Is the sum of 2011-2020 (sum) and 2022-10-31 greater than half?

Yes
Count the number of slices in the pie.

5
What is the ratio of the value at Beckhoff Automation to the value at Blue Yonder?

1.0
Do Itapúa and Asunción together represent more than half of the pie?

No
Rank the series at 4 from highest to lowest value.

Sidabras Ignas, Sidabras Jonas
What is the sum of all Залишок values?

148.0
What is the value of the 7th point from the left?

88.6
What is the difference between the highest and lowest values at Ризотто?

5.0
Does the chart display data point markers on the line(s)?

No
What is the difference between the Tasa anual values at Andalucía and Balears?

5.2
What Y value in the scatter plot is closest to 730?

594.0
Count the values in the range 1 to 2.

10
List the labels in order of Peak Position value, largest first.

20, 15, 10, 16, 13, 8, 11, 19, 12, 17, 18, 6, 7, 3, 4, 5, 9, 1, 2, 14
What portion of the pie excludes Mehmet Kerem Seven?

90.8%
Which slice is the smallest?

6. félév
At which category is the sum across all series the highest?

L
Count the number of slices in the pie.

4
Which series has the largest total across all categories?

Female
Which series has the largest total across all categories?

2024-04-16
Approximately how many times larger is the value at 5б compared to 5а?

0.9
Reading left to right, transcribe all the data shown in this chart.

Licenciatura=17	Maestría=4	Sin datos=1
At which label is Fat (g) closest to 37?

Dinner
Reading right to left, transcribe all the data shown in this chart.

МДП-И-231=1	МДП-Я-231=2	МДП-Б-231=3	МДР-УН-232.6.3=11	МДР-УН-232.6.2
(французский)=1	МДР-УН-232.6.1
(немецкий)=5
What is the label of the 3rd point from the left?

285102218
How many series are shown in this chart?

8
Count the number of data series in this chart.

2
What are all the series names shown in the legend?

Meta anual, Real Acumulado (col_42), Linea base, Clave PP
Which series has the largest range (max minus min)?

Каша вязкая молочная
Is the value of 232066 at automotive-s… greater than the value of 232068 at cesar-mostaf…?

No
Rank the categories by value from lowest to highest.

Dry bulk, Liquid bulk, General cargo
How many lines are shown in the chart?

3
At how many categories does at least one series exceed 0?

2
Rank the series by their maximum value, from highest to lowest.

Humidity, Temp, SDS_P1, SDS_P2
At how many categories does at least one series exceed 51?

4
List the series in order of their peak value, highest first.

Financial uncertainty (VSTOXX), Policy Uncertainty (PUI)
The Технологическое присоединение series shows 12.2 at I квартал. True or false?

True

◆ What is expected: Convert every line of the material above into a JSON list of strings, one string per line, leaving out the blank lines.

◆ Written answer:
[
  "Is the sum of 2011-2020 (sum) and 2022-10-31 greater than half?",
  "Yes",
  "Count the number of slices in the pie.",
  "5",
  "What is the ratio of the value at Beckhoff Automation to the value at Blue Yonder?",
  "1.0",
  "Do Itapúa and Asunción together represent more than half of the pie?",
  "No",
  "Rank the series at 4 from highest to lowest value.",
  "Sidabras Ignas, Sidabras Jonas",
  "What is the sum of all Залишок values?",
  "148.0",
  "What is the value of the 7th point from the left?",
  "88.6",
  "What is the difference between the highest and lowest values at Ризотто?",
  "5.0",
  "Does the chart display data point markers on the line(s)?",
  "No",
  "What is the difference between the Tasa anual values at Andalucía and Balears?",
  "5.2",
  "What Y value in the scatter plot is closest to 730?",
  "594.0",
  "Count the values in the range 1 to 2.",
  "10",
  "List the labels in order of Peak Position value, largest first.",
  "20, 15, 10, 16, 13, 8, 11, 19, 12, 17, 18, 6, 7, 3, 4, 5, 9, 1, 2, 14",
  "What portion of the pie excludes Mehmet Kerem Seven?",
  "90.8%",
  "Which slice is the smallest?",
  "6. félév",
  "At which category is the sum across all series the highest?",
  "L",
  "Count the number of slices in the pie.",
  "4",
  "Which series has the largest total across all categories?",
  "Female",
  "Which series has the largest total across all categories?",
  "2024-04-16",
  "Approximately how many times larger is the value at 5б compared to 5а?",
  "0.9",
  "Reading left to right, transcribe all the data shown in this chart.",
  "Licenciatura=17\tMaestría=4\tSin datos=1",
  "At which label is Fat (g) closest to 37?",
  "Dinner",
  "Reading right to left, transcribe all the data shown in this chart.",
  "МДП-И-231=1\tМДП-Я-231=2\tМДП-Б-231=3\tМДР-УН-232.6.3=11\tМДР-УН-232.6.2",
  "(французский)=1\tМДР-УН-232.6.1",
  "(немецкий)=5",
  "What is the label of the 3rd point from the left?",
  "285102218",
  "How many series are shown in this chart?",
  "8",
  "Count the number of data series in this chart.",
  "2",
  "What are all the series names shown in the legend?",
  "Meta anual, Real Acumulado (col_42), Linea base, Clave PP",
  "Which series has the largest range (max minus min)?",
  "Каша вязкая молочная",
  "Is the value of 232066 at automotive-s… greater than the value of 232068 at cesar-mostaf…?",
  "No",
  "Rank the categories by value from lowest to highest.",
  "Dry bulk, Liquid bulk, General cargo",
  "How many lines are shown in the chart?",
  "3",
  "At how many categories does at least one series exceed 0?",
  "2",
  "Rank the series by their maximum value, from highest to lowest.",
  "Humidity, Temp, SDS_P1, SDS_P2",
  "At how many categories does at least one series exceed 51?",
  "4",
  "List the series in order of their peak value, highest first.",
  "Financial uncertainty (VSTOXX), Policy Uncertainty (PUI)",
  "The Технологическое присоединение series shows 12.2 at I квартал. True or false?",
  "True"
]